» **Problem requirements**
Write the entries out exactly. Any images they hold stay out of the copy.

* * * * *

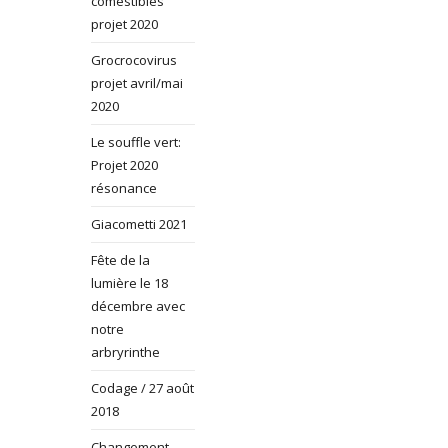
comestibles
projet 2020
Grocrocovirus
projet avril/mai
2020
Le souffle vert:
Projet 2020
résonance
Giacometti 2021
Fête de la
lumière le 18
décembre avec
notre
arbryrinthe
Codage / 27 août
2018
Changement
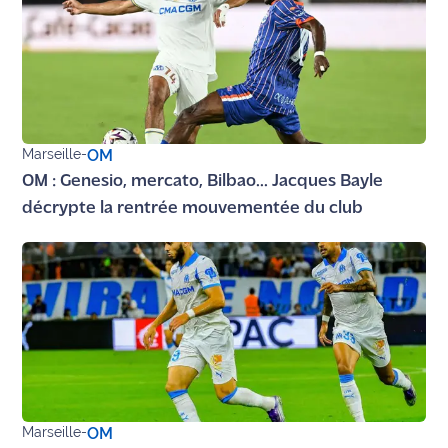
Marseille
-
OM
OM : Genesio, mercato, Bilbao... Jacques Bayle
décrypte la rentrée mouvementée du club
Marseille
-
OM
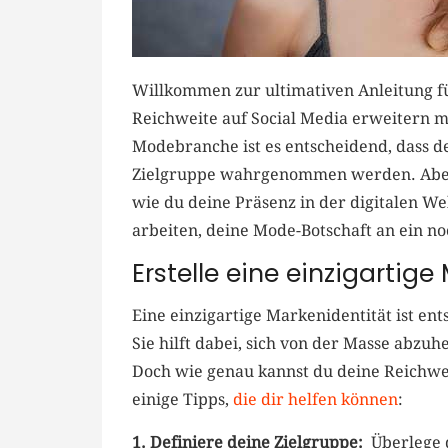
Willkommen zur ultimativen Anleitung ​fü
Reichweite auf Social Media erweitern⁢ mö
Modebranche ist es entscheidend, dass de
Zielgruppe ‌wahrgenommen werden. Aber
wie du deine Präsenz in der⁣ digitalen W
arbeiten, deine‌ Mode-Botschaft an⁣ ein 
Erstelle eine einzigartige
Eine⁣ einzigartige ​Markenidentität ⁤ist ‍e
Sie hilft dabei, sich von der Masse ‌abzu
Doch wie genau ‍kannst⁢ du deine Reichwe
einige Tipps,
die dir helfen‌ können
:
1. ⁢Definiere ⁤deine ⁢Zielgruppe:
⁣ Überlege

* * * * *

» **Result for this exercise**
comestibles
projet 2020
Grocrocovirus
projet avril/mai
2020
Le souffle vert:
Projet 2020
résonance
Giacometti 2021
Fête de la
lumière le 18
décembre avec
notre
arbryrinthe
Codage / 27 août
2018
Changement
Marseille
-
OM
OM : Genesio, mercato, Bilbao... Jacques Bayle
décrypte la rentrée mouvementée du club
Marseille
-
OM
Willkommen zur ultimativen Anleitung ​fü
Reichweite auf Social Media erweitern⁢ mö
Modebranche ist es entscheidend, dass de
Zielgruppe ‌wahrgenommen werden. Aber
wie du deine Präsenz in der⁣ digitalen W
arbeiten, deine‌ Mode-Botschaft an⁣ ein 
Erstelle eine einzigartige
Eine⁣ einzigartige ​Markenidentität ⁤ist ‍e
Sie hilft dabei, sich von der Masse ‌abzu
Doch wie genau ‍kannst⁢ du deine Reichwe
einige Tipps,
die dir helfen‌ können
:
1. ⁢Definiere ⁤deine ⁢Zielgruppe:
⁣ Überlege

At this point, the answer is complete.